Legano left and Micah gathered me close as we walked toward the back door of the house. He mentioned that Legano had brought him some papers to be signed but I couldn’t buy that and listened in silence, wondering what the real story was. It was more than paperwork and more than the physical intimacy I thought I had witnessed, my instincts leading me into a cul-de-sac once more, questions and more questions that I knew I should never ask.
The carambolas remained intact and beautiful, stalk and fruit in perfect symmetry, while we continued our holiday antics in between his unpredictable forays to town, always urgent and unplanned. Our lovemaking retained its tacit delicacy, but as we approached the end of my stay, the sex itself got more wild and hectic, frantic even. I forgot all my earlier reservations. It was a roughness as smooth as silk, and savage as waves crashing into the rocks on the north coast. I could ask for nothing more. We had found our own spaces in each other and the simple pleasures of love had changed everything between us.
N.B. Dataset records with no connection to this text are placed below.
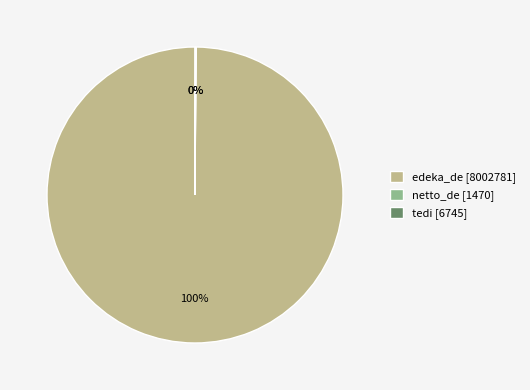

Does any single category account for the majority?

Yes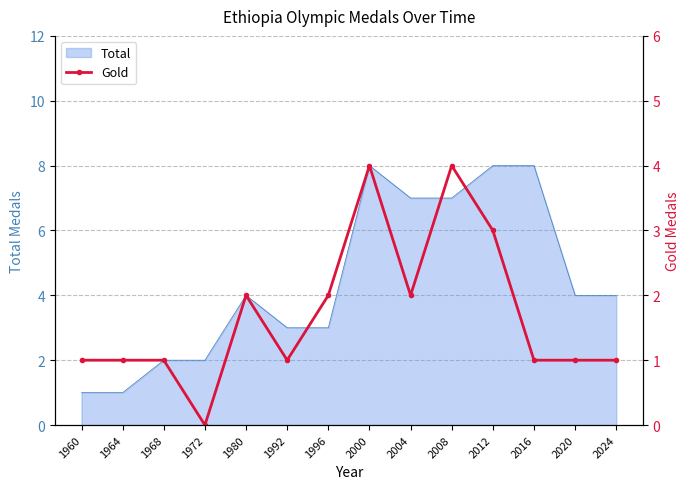

How many points are higher than both their immediate neighbors (excluding endpoints)?

3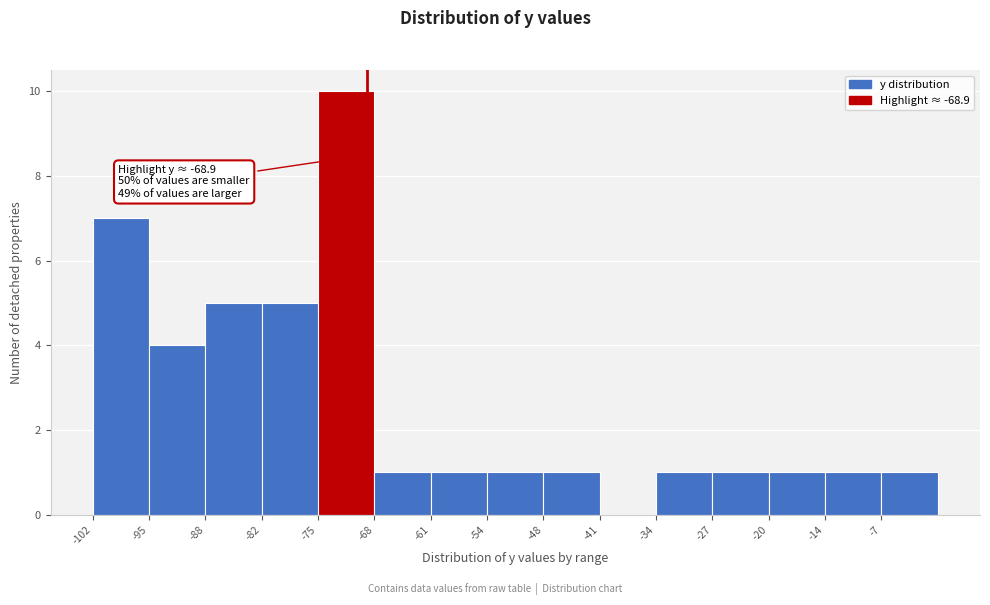

Which range on the x-axis has the tallest bar?

-74.8 to -68.0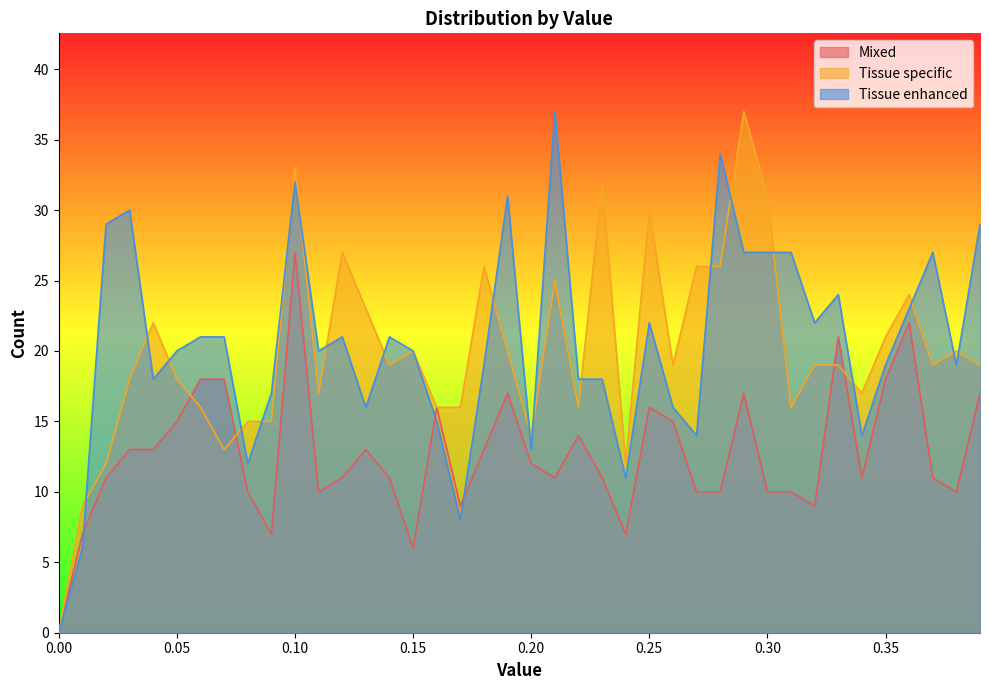

Rank the series at 0.38 from lowest to highest value.

Mixed, Tissue enhanced, Tissue specific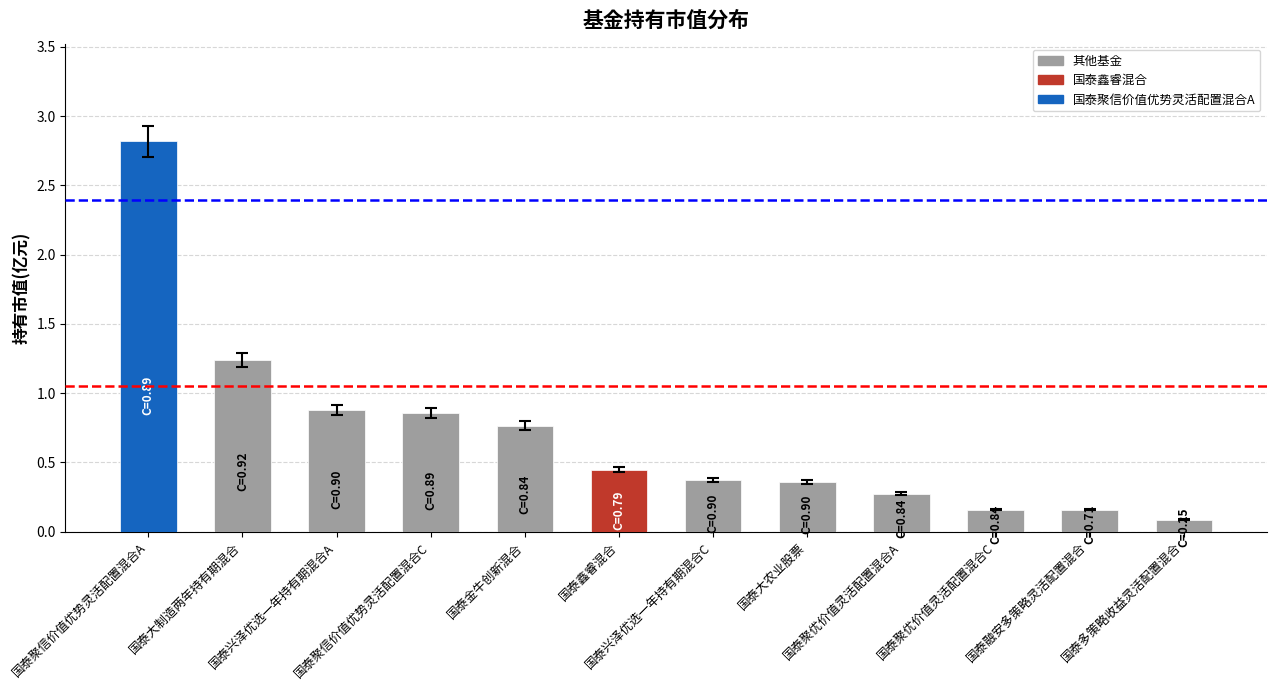

How many distinct data groups are displayed?

1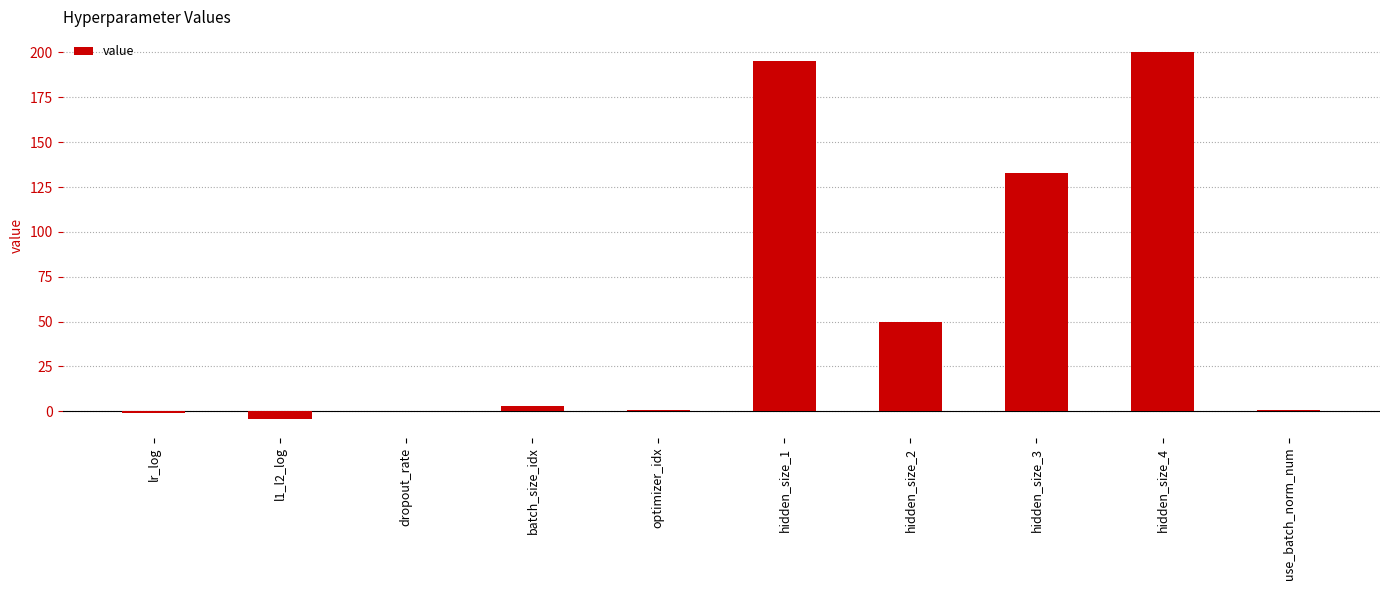

Which label corresponds to the largest value in the chart?

hidden_size_4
We drove to the northern beaches, up to Yarra, went by boat to Paria, climbed the hills of Platanal, battled at the mouth of Shark River just where it flowed into the sea at Toco, and lay together on a flat rock at the eastern edge of the island, near the lighthouse where two seas lashed and embraced ceaselessly, throwing up a barricade of cliffs and waves and whirlpools, with tiny cairns of polished stones anchored in coves along the shoreline, amidst the treacherous surf.
I had regained my strength fully. I laughed at his silly jokes, drank his rum swizzles, cuddled with him on mornings. The gaiety in the air was hurried, and almost palpable in its intensity; all the earlier doubts had dissolved into a hoarding of this time, a time I wanted to last forever. My earlier picky attitude to his house, the arrangement of space, his rambling work habits, and my own solitary needs made me more than a little embarrassed and I found the heart to wonder, too, about his irritation at some of my own ingrained habits. I thought a lot about the song, which had turned into “Nowarian Blues,” and even began to hum the melody, but I felt strangely shy about confiding to Micah my desire for mango and zaboca and ackee trees, for a backyard filled with wide arches of drooping branches that you could swing on in perfect safety.